Of course the world has moved on since 21st July and no one is now pretending that the amount of the proposed increase (to €440bn) is enough: consensus is that to work it needs to be €2 or perhaps even €3 trillion. But now even the €440bn has been voted down.
This whole sorry story is illustrative of the structural problems of the Eurozone. When it was formed many of us warned that as well as being unable to weather a crisis for financial reasons, the decision making procedure was too unwieldy. As a result the Eurozone moved towards an oligarchy of People Who Matter (France and Germany with occasional references to their mates like Holland and Luxembourg), and when these two brought the tablets down from the mountain the others would be expected to toe the line.
Three problems here: one is that you could hardly pick a worse pair of ditherers than Angela Merkel and Nicolas Sarkozy. Second, the twin Moses figures do not have corresponding interests and rarely agree, the latest sticking point being that France wants to be bailed out by the EFSF while Germany says it is for crisis-hit nations only.
The last point is that this bullying is genuinely resented by the smaller nations. Franco Frattini, the excellent foreign minister of Italy, has recently voiced his disapproval. Smaller nations, like Slovakia, scarcely dare do that. Instead, the European ship, as it so often has, founders on the rock of democracy. The Euro-elite hate democracy but they are stuck with it, and countries like Slovakia, which only achieved democracy after the collapse of the Soviet Union, are some of the keenest exponents.
The principal mover of this Slovakian démarche is Richard Sulik, head of the Freedom and Solidarity Party, and a member of the Government. Here is what he said:
'A few years back, we survived an economic crisis. With great effort and tough reforms, we put it behind us. Today, Slovakia has the lowest average salaries in the euro zone. How am I supposed to explain to people that they are going to have to pay a higher value-added tax (VAT) so that Greeks can get pensions three times as high as the ones in Slovakia?'
Seems fairly sensible. Greece is richer per capita than Slovakia, with the Slovakian average wage being roughly equivalent to the Greek minimum wage.
Sulik also pointed out that to meet their obligations under the EFSF the average German would have to work 120 hours more, whereas to meet their obligations the average Slovak would have to work another 300 hours.
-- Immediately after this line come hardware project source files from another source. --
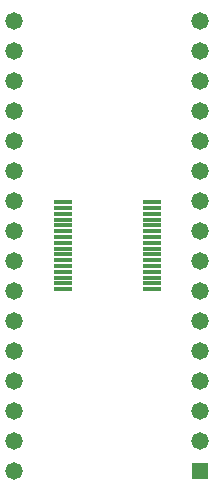
<source format=gbs>
G04*
G04 #@! TF.GenerationSoftware,Altium Limited,Altium Designer,24.9.1 (31)*
G04*
G04 Layer_Color=16711935*
%FSLAX44Y44*%
%MOMM*%
G71*
G04*
G04 #@! TF.SameCoordinates,21AEE92C-E314-49C0-A966-B7B5AD7E222B*
G04*
G04*
G04 #@! TF.FilePolarity,Negative*
G04*
G01*
G75*
%ADD17C,1.4716*%
%ADD18R,1.4716X1.4716*%
%ADD24R,1.5748X0.3716*%
D17*
X1609090Y650240D02*
D03*
Y624840D02*
D03*
Y599440D02*
D03*
Y574040D02*
D03*
Y548640D02*
D03*
Y523240D02*
D03*
Y497840D02*
D03*
Y472440D02*
D03*
Y447040D02*
D03*
Y421640D02*
D03*
Y396240D02*
D03*
Y370840D02*
D03*
Y345440D02*
D03*
Y320040D02*
D03*
Y294640D02*
D03*
Y269240D02*
D03*
X1766570Y294640D02*
D03*
Y320040D02*
D03*
Y345440D02*
D03*
Y370840D02*
D03*
Y396240D02*
D03*
Y421640D02*
D03*
Y447040D02*
D03*
Y472440D02*
D03*
Y497840D02*
D03*
Y523240D02*
D03*
Y548640D02*
D03*
Y574040D02*
D03*
Y599440D02*
D03*
Y624840D02*
D03*
Y650240D02*
D03*
D18*
Y269240D02*
D03*
D24*
X1726306Y422971D02*
D03*
Y427975D02*
D03*
Y432725D02*
D03*
Y437729D02*
D03*
Y442479D02*
D03*
Y447483D02*
D03*
Y452487D02*
D03*
Y457237D02*
D03*
Y462241D02*
D03*
Y466991D02*
D03*
Y471995D02*
D03*
Y476999D02*
D03*
Y481749D02*
D03*
Y486753D02*
D03*
Y491503D02*
D03*
Y496507D02*
D03*
X1650614D02*
D03*
Y491503D02*
D03*
Y486753D02*
D03*
Y481749D02*
D03*
Y476999D02*
D03*
Y471995D02*
D03*
Y466991D02*
D03*
Y462241D02*
D03*
Y457237D02*
D03*
Y452487D02*
D03*
Y447483D02*
D03*
Y442479D02*
D03*
Y437729D02*
D03*
Y432725D02*
D03*
Y427975D02*
D03*
Y422971D02*
D03*
M02*

</source>
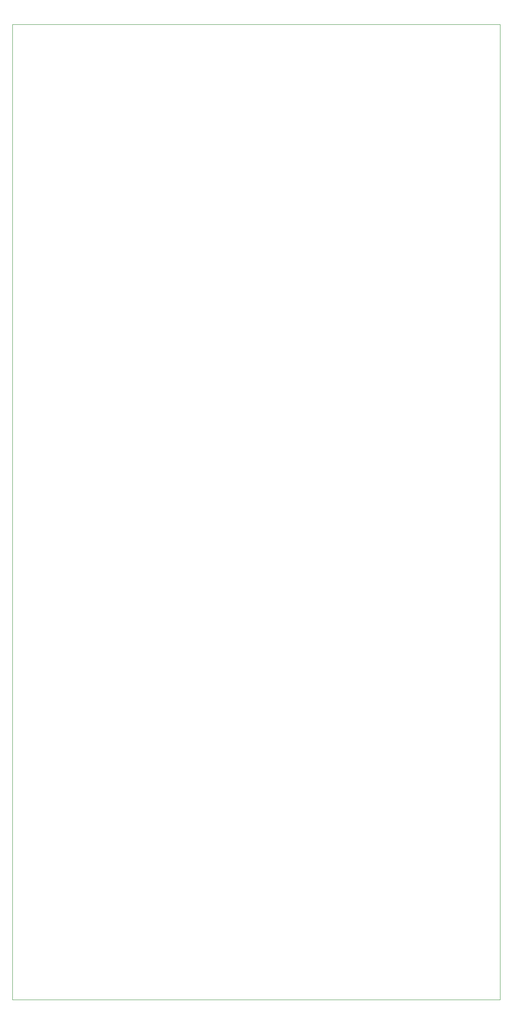
<source format=gbr>
%TF.GenerationSoftware,KiCad,Pcbnew,(5.1.9)-1*%
%TF.CreationDate,2021-08-21T12:12:35+01:00*%
%TF.ProjectId,KOSMOS LFO6 Front Panel,4b4f534d-4f53-4204-9c46-4f362046726f,rev?*%
%TF.SameCoordinates,Original*%
%TF.FileFunction,Profile,NP*%
%FSLAX46Y46*%
G04 Gerber Fmt 4.6, Leading zero omitted, Abs format (unit mm)*
G04 Created by KiCad (PCBNEW (5.1.9)-1) date 2021-08-21 12:12:35*
%MOMM*%
%LPD*%
G01*
G04 APERTURE LIST*
%TA.AperFunction,Profile*%
%ADD10C,0.050000*%
%TD*%
G04 APERTURE END LIST*
D10*
X-111800000Y-205590000D02*
X-111770000Y-5620000D01*
X-11810000Y-205590000D02*
X-111800000Y-205590000D01*
X-11810000Y-5620000D02*
X-11810000Y-205590000D01*
X-111770000Y-5620000D02*
X-11810000Y-5620000D01*
M02*

</source>
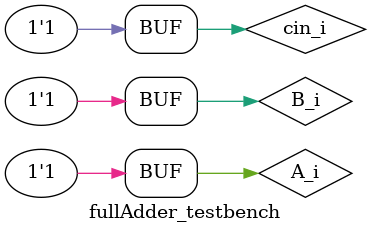
<source format=sv>
`timescale 1ns/10ps

module fullAdder(sum_o, co_o, cin_i, A_i, B_i);
	input logic A_i, B_i, cin_i;
	output logic sum_o;
	output logic co_o;
	
	// calculate carryout
	logic AB, AC, BC;
	and andGate (AB, A_i, B_i);
	and andGate2 (AC, A_i, cin_i);
	and andGate3 (BC, B_i, cin_i);
	or carryout (co_o, AB, AC, BC);
	
	// calculate sum
	xor sum (sum_o, A_i, B_i, cin_i);
	
endmodule

module fullAdder_testbench;
	logic A_i;
	logic B_i;
	logic cin_i;
	
	integer i;
	initial begin	
		for (int i = 0; i < 8; i++) begin
			{cin_i, B_i, A_i} = i; #10;
		end
	end
	
	fullAdder dut(.cin_i, .A_i, .B_i);	
endmodule








</source>
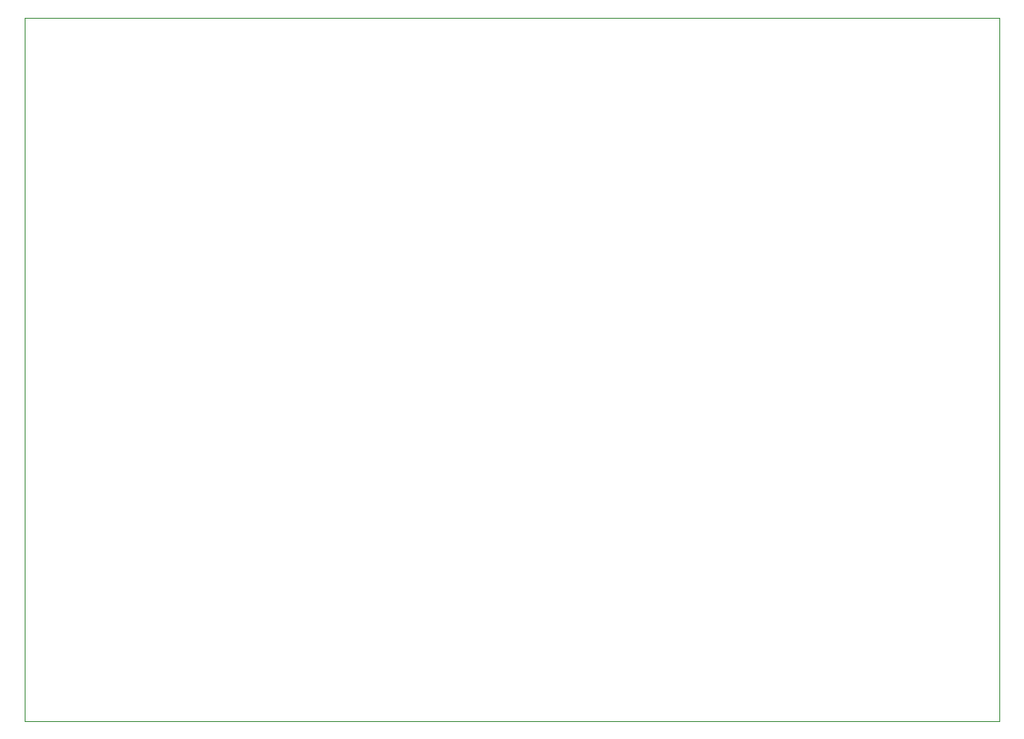
<source format=gbr>
%TF.GenerationSoftware,KiCad,Pcbnew,8.0.5*%
%TF.CreationDate,2024-10-09T02:25:36+03:00*%
%TF.ProjectId,DC-CDI,44432d43-4449-42e6-9b69-6361645f7063,rev?*%
%TF.SameCoordinates,Original*%
%TF.FileFunction,Profile,NP*%
%FSLAX46Y46*%
G04 Gerber Fmt 4.6, Leading zero omitted, Abs format (unit mm)*
G04 Created by KiCad (PCBNEW 8.0.5) date 2024-10-09 02:25:36*
%MOMM*%
%LPD*%
G01*
G04 APERTURE LIST*
%TA.AperFunction,Profile*%
%ADD10C,0.100000*%
%TD*%
G04 APERTURE END LIST*
D10*
X133000000Y-63000000D02*
X230000000Y-63000000D01*
X230000000Y-133000000D01*
X133000000Y-133000000D01*
X133000000Y-63000000D01*
M02*

</source>
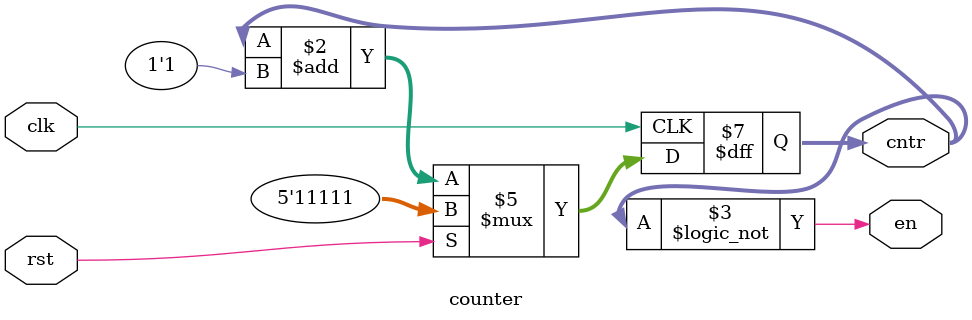
<source format=v>

module counter   (clk, rst, en, cntr);

parameter   logNrns = 5;				// number of bits needed to represent input neurons [ ceil(log(32)) = 5 ]

input wire						clk;	// clock
input wire          			rst;	// reset
output reg  [logNrns - 1:0]		cntr;	// helps choose weights
output wire         			en;		// enables the bias addition

always @(posedge clk)
begin
    if(rst)
        cntr    <=  {logNrns{1'b1}};
    else
        cntr    <=  cntr + 1'b1;
end

assign en	= !(cntr);			// en goes high when the counter is zeroed.

endmodule
</source>
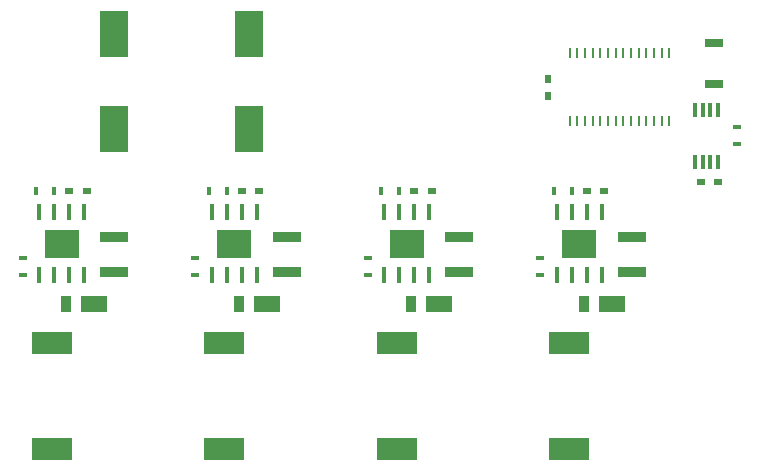
<source format=gtp>
G04 #@! TF.GenerationSoftware,KiCad,Pcbnew,(2018-01-11 revision 6f2beeb)-master*
G04 #@! TF.CreationDate,2018-01-26T06:56:05-06:00*
G04 #@! TF.ProjectId,RPi-HAT-RGBW-LED-Controller,5250692D4841542D524742572D4C4544,rev?*
G04 #@! TF.SameCoordinates,Original*
G04 #@! TF.FileFunction,Paste,Top*
G04 #@! TF.FilePolarity,Positive*
%FSLAX46Y46*%
G04 Gerber Fmt 4.6, Leading zero omitted, Abs format (unit mm)*
G04 Created by KiCad (PCBNEW (2018-01-11 revision 6f2beeb)-master) date Friday, January 26, 2018 'AMt' 06:56:05 AM*
%MOMM*%
%LPD*%
G01*
G04 APERTURE LIST*
%ADD10R,2.360000X3.860000*%
%ADD11R,2.260000X1.360000*%
%ADD12R,0.910000X1.360000*%
%ADD13R,2.360000X0.860000*%
%ADD14R,0.360000X0.760000*%
%ADD15R,0.660000X0.610000*%
%ADD16R,3.360000X1.860000*%
%ADD17R,2.960000X2.460000*%
%ADD18R,0.460000X1.410000*%
%ADD19R,0.760000X0.360000*%
%ADD20R,0.610000X0.660000*%
%ADD21R,0.260000X0.960000*%
%ADD22R,1.560000X0.760000*%
%ADD23R,0.310000X1.310000*%
G04 APERTURE END LIST*
D10*
X48895000Y-39434000D03*
X48895000Y-47434000D03*
D11*
X79615400Y-62230000D03*
D12*
X77240400Y-62230000D03*
D13*
X81280000Y-59577100D03*
X81280000Y-56577100D03*
D14*
X74700000Y-52705000D03*
X76200000Y-52705000D03*
D15*
X77470000Y-52705000D03*
X78970000Y-52705000D03*
D16*
X75996800Y-65527800D03*
X75996800Y-74527800D03*
D17*
X76835000Y-57150000D03*
D18*
X78740000Y-54450000D03*
X77470000Y-54450000D03*
X76200000Y-54450000D03*
X74930000Y-54450000D03*
X74930000Y-59850000D03*
X76200000Y-59850000D03*
X77470000Y-59850000D03*
X78740000Y-59850000D03*
D19*
X73533000Y-58350000D03*
X73533000Y-59850000D03*
D15*
X62865000Y-52705000D03*
X64365000Y-52705000D03*
D14*
X60095000Y-52705000D03*
X61595000Y-52705000D03*
D13*
X66675000Y-59577100D03*
X66675000Y-56577100D03*
D11*
X65010400Y-62230000D03*
D12*
X62635400Y-62230000D03*
D19*
X58928000Y-58350000D03*
X58928000Y-59850000D03*
D17*
X62230000Y-57150000D03*
D18*
X64135000Y-54450000D03*
X62865000Y-54450000D03*
X61595000Y-54450000D03*
X60325000Y-54450000D03*
X60325000Y-59850000D03*
X61595000Y-59850000D03*
X62865000Y-59850000D03*
X64135000Y-59850000D03*
D15*
X48260000Y-52705000D03*
X49760000Y-52705000D03*
D14*
X45490000Y-52705000D03*
X46990000Y-52705000D03*
D13*
X52070000Y-59577100D03*
X52070000Y-56577100D03*
D11*
X50405400Y-62230000D03*
D12*
X48030400Y-62230000D03*
D19*
X44323000Y-58350000D03*
X44323000Y-59850000D03*
D17*
X47625000Y-57150000D03*
D18*
X49530000Y-54450000D03*
X48260000Y-54450000D03*
X46990000Y-54450000D03*
X45720000Y-54450000D03*
X45720000Y-59850000D03*
X46990000Y-59850000D03*
X48260000Y-59850000D03*
X49530000Y-59850000D03*
D20*
X74163182Y-44692000D03*
X74163182Y-43192000D03*
D21*
X76034182Y-46736000D03*
X76684182Y-46736000D03*
X77334182Y-46736000D03*
X77984182Y-46736000D03*
X78634182Y-46736000D03*
X79284182Y-46736000D03*
X79934182Y-46736000D03*
X80584182Y-46736000D03*
X81234182Y-46736000D03*
X81884182Y-46736000D03*
X82534182Y-46736000D03*
X83184182Y-46736000D03*
X83834182Y-46736000D03*
X84484182Y-46736000D03*
X84484182Y-41036000D03*
X83834182Y-41036000D03*
X83184182Y-41036000D03*
X82534182Y-41036000D03*
X81884182Y-41036000D03*
X81234182Y-41036000D03*
X80584182Y-41036000D03*
X79934182Y-41036000D03*
X79284182Y-41036000D03*
X78634182Y-41036000D03*
X77984182Y-41036000D03*
X77334182Y-41036000D03*
X76684182Y-41036000D03*
X76034182Y-41036000D03*
D22*
X88265000Y-43610000D03*
X88265000Y-40210000D03*
D15*
X33655000Y-52705000D03*
X35155000Y-52705000D03*
D13*
X37465000Y-59577100D03*
X37465000Y-56577100D03*
D19*
X29718000Y-58350000D03*
X29718000Y-59850000D03*
D14*
X30885000Y-52705000D03*
X32385000Y-52705000D03*
D11*
X35800400Y-62230000D03*
D12*
X33425400Y-62230000D03*
D17*
X33020000Y-57150000D03*
D18*
X34925000Y-54450000D03*
X33655000Y-54450000D03*
X32385000Y-54450000D03*
X31115000Y-54450000D03*
X31115000Y-59850000D03*
X32385000Y-59850000D03*
X33655000Y-59850000D03*
X34925000Y-59850000D03*
D16*
X32181800Y-65527800D03*
X32181800Y-74527800D03*
X46786800Y-65527800D03*
X46786800Y-74527800D03*
X61391800Y-65527800D03*
X61391800Y-74527800D03*
D10*
X37465000Y-39434000D03*
X37465000Y-47434000D03*
D15*
X88634000Y-51943000D03*
X87134000Y-51943000D03*
D19*
X90170000Y-47256000D03*
X90170000Y-48756000D03*
D23*
X88605000Y-50206000D03*
X87955000Y-50206000D03*
X87305000Y-50206000D03*
X86655000Y-50206000D03*
X86655000Y-45806000D03*
X87305000Y-45806000D03*
X87955000Y-45806000D03*
X88605000Y-45806000D03*
M02*

</source>
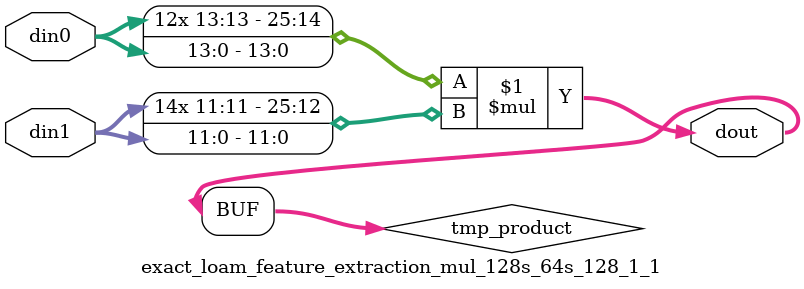
<source format=v>

`timescale 1 ns / 1 ps

 module exact_loam_feature_extraction_mul_128s_64s_128_1_1(din0, din1, dout);
parameter ID = 1;
parameter NUM_STAGE = 0;
parameter din0_WIDTH = 14;
parameter din1_WIDTH = 12;
parameter dout_WIDTH = 26;

input [din0_WIDTH - 1 : 0] din0; 
input [din1_WIDTH - 1 : 0] din1; 
output [dout_WIDTH - 1 : 0] dout;

wire signed [dout_WIDTH - 1 : 0] tmp_product;



























assign tmp_product = $signed(din0) * $signed(din1);








assign dout = tmp_product;





















endmodule

</source>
That's more than an extra hour per working day to help out people richer than them.
Take a step back and think what the average person would have done to mitigate such a disaster. It's insurance, no? You insure your house so that when the roof falls off the money is ready to rebuild it. The EFSF might have worked as an insurance policy, set up from the start. But they couldn't do that because it would have looked as if there was the possibility of failure.
Now, failure is upon them.
What will happen? I would guess the Slovaks will be told to vote again until they get the right answer, but it will cause delays - the government seems to have fallen - and even then it is to approve something everyone knows is insufficient to do the job it was designed to do.
It is not impossible that the incompetence and wilful blindness of the Euro-elite, its insistence on a political dream which was obviously impossible, will now bring the entire world financial system crashing down. As a monument to stubbornness, stupidity and blind obedience to the diktats of an unelected elite, the Euro will be looked on by later generations as ours looked on the memorials to the fallen in the First World War: with shuddering incomprehension.